Qui a peur du gouvernement des juges ?
C’est devenu un lieu commun médiatique : à chaque fois (ou presque) qu’une décision de justice vient limiter l’action des gouvernants ou sanctionner l’un d’entre eux, surgit la figure d’un juge dont « on est convaincu à la fois qu’il est tout-puissant et que ses objectifs sont déconnectés de la logique judiciaire ».

Aujourd’hui, le spectre du gouvernement des juges est partout : immanquablement convoqué à propos de toute décision du Conseil constitutionnel, du Conseil d’État, de la Cour de cassation ou encore de la Cour européenne des droits de l’homme un tant soit peu médiatisée, il est presque toujours débusqué derrière la mise en cause pénale des responsables politiques. La comparution devant le tribunal correctionnel de cadres du Rassemblement national prévenus de détournement de fonds publics n’aura ainsi pas fait échec à la règle, voyant la dénonciation de l’abus de pouvoir des juges relayée bien au-delà des principaux intéressés.

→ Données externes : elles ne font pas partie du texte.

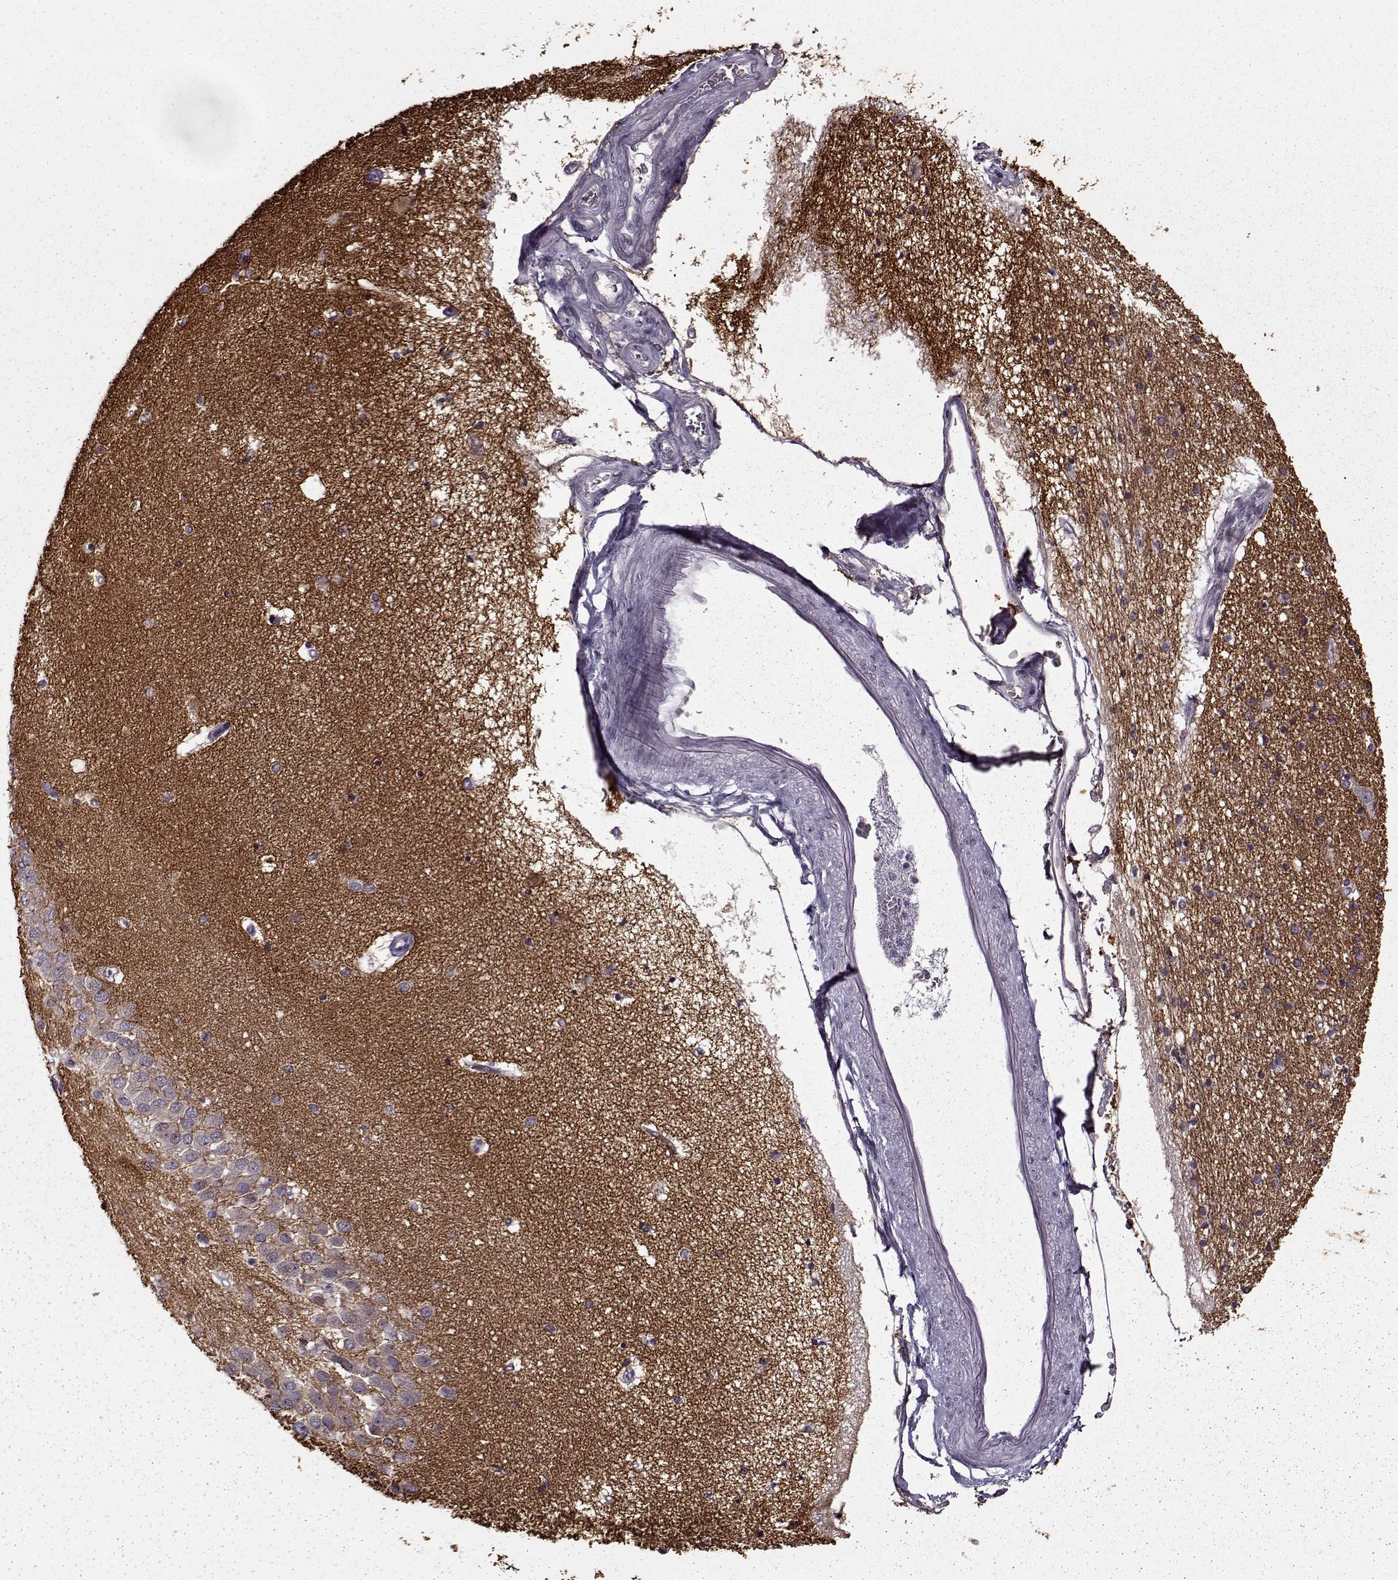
{"staining": {"intensity": "weak", "quantity": "<25%", "location": "cytoplasmic/membranous"}, "tissue": "hippocampus", "cell_type": "Glial cells", "image_type": "normal", "snomed": [{"axis": "morphology", "description": "Normal tissue, NOS"}, {"axis": "topography", "description": "Hippocampus"}], "caption": "This micrograph is of benign hippocampus stained with immunohistochemistry to label a protein in brown with the nuclei are counter-stained blue. There is no positivity in glial cells.", "gene": "STX1A", "patient": {"sex": "female", "age": 54}}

Pourtant, dès lors que l’on ouvre le dossier de cette lourde accusation, les pièces censées l’étayer se révèlent particulièrement légères. C’est en vain que l’on cherche la démonstration ne serait-ce que d’un cas où une personnalité politique aurait été victime d’une condamnation arbitraire, poursuivie sur la base d’un dossier totalement creux ou monté de toutes pièces, ou même simplement soumise à une répression démesurée. On y trouve en revanche la mise en exergue des intentions prêtées aux juges qui ont l’audace de sanctionner les gouvernants. Soit que l’on exhume telle ou telle prise de position d’un membre du corps judiciaire contre la politique pénale autrefois promue par le politicien condamné. Soit, plus largement, que l’on affirme péremptoirement que « dans toute une partie de la magistrature judiciaire, la volonté de camper un contre-pouvoir purificateur, voire d’exercer un pouvoir au-dessus des autres pouvoirs, se nourrit d’un ressentiment contre le système politique et contre l’appareil d’État »[1].